# Newbie - just stopping in to introduce!



## Lilblondewho (Jan 10, 2014)

Hi there

I'm new to the forums and have been lifting for a month and really enjoying it.

Bit of history! 2 years ago I started out totally misinformed and doing cardio like crazy. I lost weight and had visible muscle for about 6 months but this didn't last. I was doing more and more cardio in the hope i'd maintain it but in reality I was probably doing so much cardio (I got to a point where i would jump rope for an hour 6-7 days a week! No joke!) I probably burnt away any muscle I had and ended up... flabby! My metabolism was probably damaged from muscle depletion and constant stressful cardio!

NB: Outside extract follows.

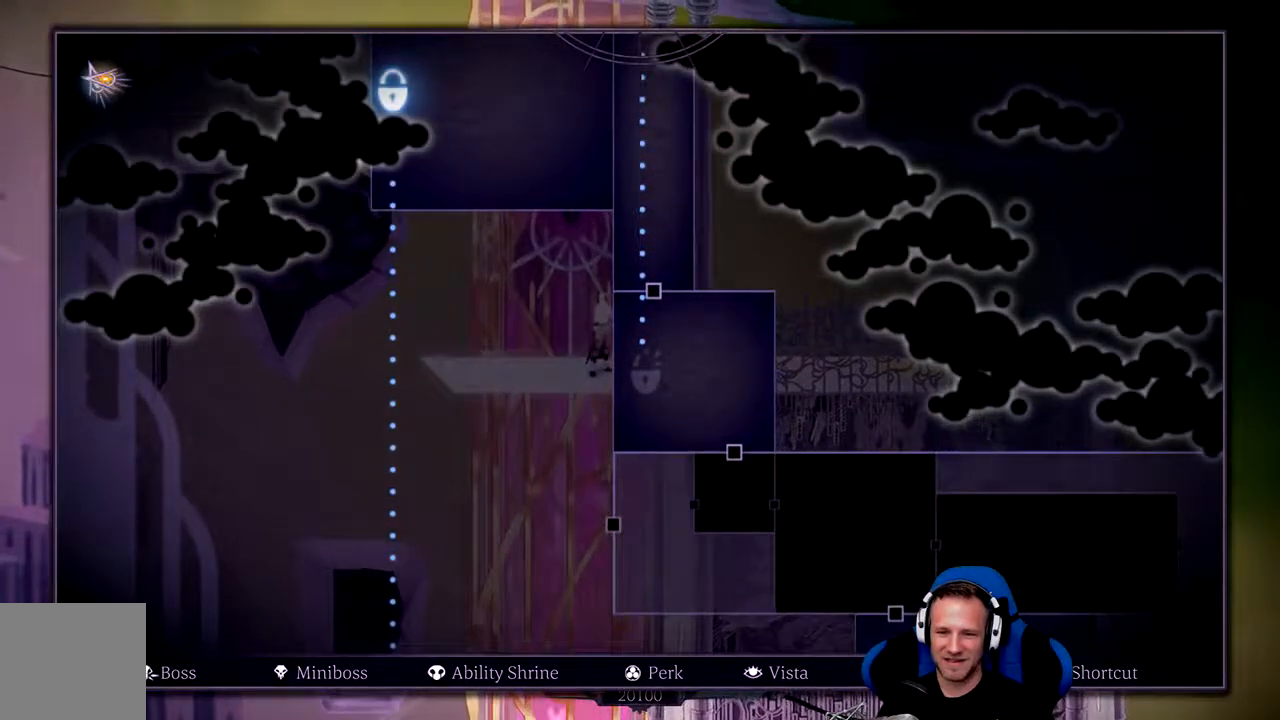
{"dt_ms": 500, "buttons": [], "left_stick": "center", "right_stick": "right", "events": [[67, "L2", "up"], [317, "right_stick", "right"]]}
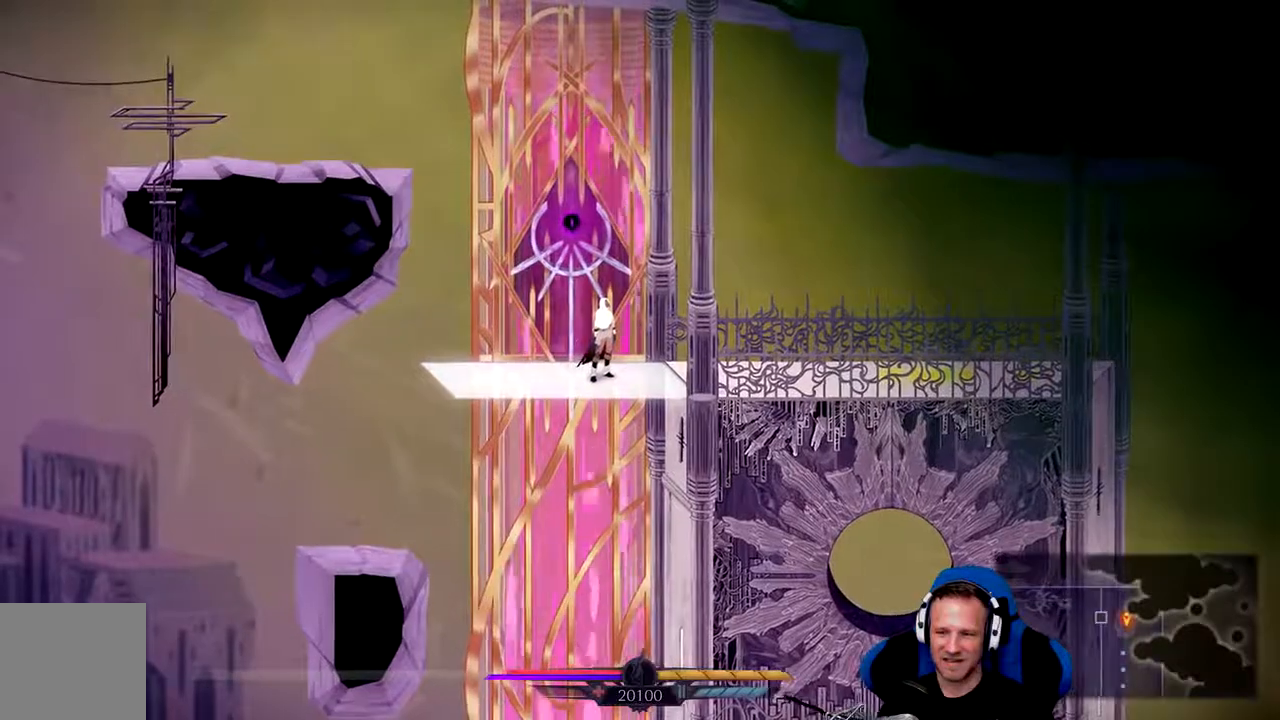
{"dt_ms": 500, "buttons": [], "left_stick": "center", "right_stick": "center", "events": [[33, "right_stick", "center"], [67, "left_stick", "right"], [400, "left_stick", "center"]]}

Tired and frustrated I did a bit of research. I wanted my muscle back and I wanted to feel less crappy. I wanted my joints not to ache but I still wanted to be challenged.

So I have weights at home and have been doing the following routine at 5am before work 3-4 times a week:

3 sets of 10 reps:

tricep extension (30lbs)

push press (56lbs)

bent over row (56lbs)

bench press (56lbs)

deadlift (66lbs)

squats (66lbs)

dumbbell squats (20lbs in each hand - 10 squats each leg)

then on the same day in the evening I do just 20 mins of skipping (for cardiovascular health). On my rest days (3-4 a week) I walk around 5 miles as I have a little terrier.

I guess I'd like some input on other compound moves I should try and if this routine above will help me get some muscle back!? I plan to increase weight very slow (I don't want to get injured) so will up my weights by 5lbs a month.

My goals are to:

improve eating habits

have rest days

feel better

feel more confident

get some muscle back

eventually lift heavier than my boyfriend (I want this so much! I have a point to prove! He told me I should focus on 'tone'... screw that... I want to be strong!)

Anyway, lovely to meet you all!


----------



## andyhuggins (Nov 21, 2008)

Welcome mate


----------



## Hudson (Nov 30, 2012)

Lilblondewho said:


> 3 sets of 10 reps:
> 
> tricep extension (30lbs)
> 
> ...


I'd add chins/pullups so long as you can do them assisted, will the bench underneath you incase you need it to stand on and give yourself a bit of help. I also like dips, upright row,maybe some type of barbell curl. I'd also perform incline bench from time to time. Maybe swap a few every 8 weeks. That's all I can think of right now.

Good luck!


----------



## tns (Dec 24, 2013)

Welcome. kick your bf's ass


----------



## LIGHT WEIGHT (Jan 10, 2014)

welcome to the site, both me and you haha


----------



## DiggyV (May 6, 2011)

LIGHT WEIGHT said:


> welcome to the site, both me and you haha


nice try....


----------



## Lilblondewho (Jan 10, 2014)

tns said:


> Welcome. kick your bf's ass


That's most definitely the long term goal! He's in the army so I'd like him to come back to a girlfriend with a better looking and healthier body (and then I want to crush his deadlift PR!)


----------



## tns (Dec 24, 2013)

Lilblondewho said:


> That's most definitely the long term goal! He's in the army so I'd like him to come back to a girlfriend with a better looking and healthier body (and then I want to crush his deadlift PR!)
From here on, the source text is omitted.